Fredericton’s Picketa Systems, which makes fertilizer analysis technology for the agriculture industry, has raised a $300,000 round of angel funding that gives the company about a year of runway.

Chief Executive Xavier Hébert-Couturier said in an interview that Picketa spent last summer gathering data from nine New Brunswick farmers, including its own CTO Dominic Levesque, to train its artificial intelligence system. Now, the company is rolling out what Hébert-Couturier described as an early adopter trial of its software for farmers in New Brunswick and Prince Edward Island.

“The potato planting is just about to start in a couple of weeks,” said Hébert-Couturier. “We're getting everything ready for summer, so it's all hands on deck on both development and just getting (operational details) sorted out.”

Picketa has developed technology that uses tissue samples from plants to advise farmers on when to spread fertilizer and how much to apply. 

The company’s co-founders – Hébert-Couturier, Levesque, Maxime Dumont, and Zachary Andersen – were engineering students at the University of New Brunswick when they started the company in 2020 as their “capstone project,” a special assignment in collaboration with the school’s J. Herbert Smith Centre for Technology Management and Entrepreneurship to develop a commercial product with a multidisciplinary bent.

Picketa has gone on to employ five people full-time, as well as two student software developers on co-op work terms. Hébert-Couturier said he expects to hire a handful of researchers to help take tissue samples from plants this summer, as well as programmers and business development staff later in the year.

The angel funding round included contributions from people affiliated with the Saint John investment group East Valley Ventures and Edmonton-based investment group Startup TNT. Hébert-Couturier said the money will pay for a year of operational and staffing costs as Picketa launches its service.

And by next year, Hébert-Couturier hopes Picketa will be selling to farmers across North America. Also on his agenda is diversifying the range of crops for which Picketa can offer advice. So far, the company’s technology only works on potatoes, but he plans to add support for other cash crops, like corn and soybeans.

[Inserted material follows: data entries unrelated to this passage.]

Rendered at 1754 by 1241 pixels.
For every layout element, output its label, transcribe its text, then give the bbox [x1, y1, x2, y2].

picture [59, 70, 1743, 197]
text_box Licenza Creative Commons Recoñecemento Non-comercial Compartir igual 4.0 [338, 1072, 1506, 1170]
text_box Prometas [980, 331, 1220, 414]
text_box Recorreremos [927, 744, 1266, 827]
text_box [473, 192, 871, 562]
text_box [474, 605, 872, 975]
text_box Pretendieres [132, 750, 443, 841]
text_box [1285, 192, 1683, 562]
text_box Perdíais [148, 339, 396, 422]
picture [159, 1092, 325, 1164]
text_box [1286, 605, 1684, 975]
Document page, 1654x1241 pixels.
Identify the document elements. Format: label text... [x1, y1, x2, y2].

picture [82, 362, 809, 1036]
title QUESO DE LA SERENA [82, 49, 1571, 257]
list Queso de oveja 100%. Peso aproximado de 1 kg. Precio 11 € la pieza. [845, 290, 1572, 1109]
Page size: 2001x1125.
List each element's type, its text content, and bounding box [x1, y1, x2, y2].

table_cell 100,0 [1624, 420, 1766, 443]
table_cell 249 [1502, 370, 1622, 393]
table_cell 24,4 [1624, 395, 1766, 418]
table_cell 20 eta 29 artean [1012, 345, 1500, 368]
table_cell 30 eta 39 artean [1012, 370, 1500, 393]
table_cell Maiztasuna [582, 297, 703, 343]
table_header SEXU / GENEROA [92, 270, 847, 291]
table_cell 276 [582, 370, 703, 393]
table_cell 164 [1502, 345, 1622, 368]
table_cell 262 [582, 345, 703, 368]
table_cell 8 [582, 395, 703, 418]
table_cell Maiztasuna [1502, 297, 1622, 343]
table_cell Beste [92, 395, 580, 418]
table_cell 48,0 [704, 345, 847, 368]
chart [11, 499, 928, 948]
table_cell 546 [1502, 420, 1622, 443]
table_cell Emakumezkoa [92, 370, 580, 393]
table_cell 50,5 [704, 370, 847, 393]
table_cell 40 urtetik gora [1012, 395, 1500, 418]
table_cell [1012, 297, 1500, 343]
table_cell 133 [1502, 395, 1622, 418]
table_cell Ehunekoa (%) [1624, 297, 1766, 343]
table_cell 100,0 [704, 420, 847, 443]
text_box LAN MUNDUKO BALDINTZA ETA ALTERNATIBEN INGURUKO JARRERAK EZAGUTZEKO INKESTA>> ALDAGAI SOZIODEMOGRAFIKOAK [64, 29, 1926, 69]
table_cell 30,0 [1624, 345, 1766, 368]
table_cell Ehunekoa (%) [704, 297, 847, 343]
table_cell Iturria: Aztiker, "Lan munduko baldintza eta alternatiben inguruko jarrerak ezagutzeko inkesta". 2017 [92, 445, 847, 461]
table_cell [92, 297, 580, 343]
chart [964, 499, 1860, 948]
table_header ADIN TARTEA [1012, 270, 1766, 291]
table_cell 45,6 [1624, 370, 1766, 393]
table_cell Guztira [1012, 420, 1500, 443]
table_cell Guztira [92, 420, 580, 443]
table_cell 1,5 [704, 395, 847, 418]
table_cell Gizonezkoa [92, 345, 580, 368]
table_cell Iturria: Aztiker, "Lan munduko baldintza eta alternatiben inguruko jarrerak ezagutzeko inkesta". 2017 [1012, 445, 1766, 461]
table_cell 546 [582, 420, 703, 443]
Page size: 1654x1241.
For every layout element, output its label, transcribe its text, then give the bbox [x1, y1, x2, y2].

“With these resources, we can launch our on-site analysis stations in multiple regions and start working with many more farms and agri-service providers directly,” Hébert-Couturier in a press release.

“We will also benefit from our value-add investors who bring a wealth of experience and knowledge to the team with their wide range of backgrounds, from managing farms to building technology companies and so much more."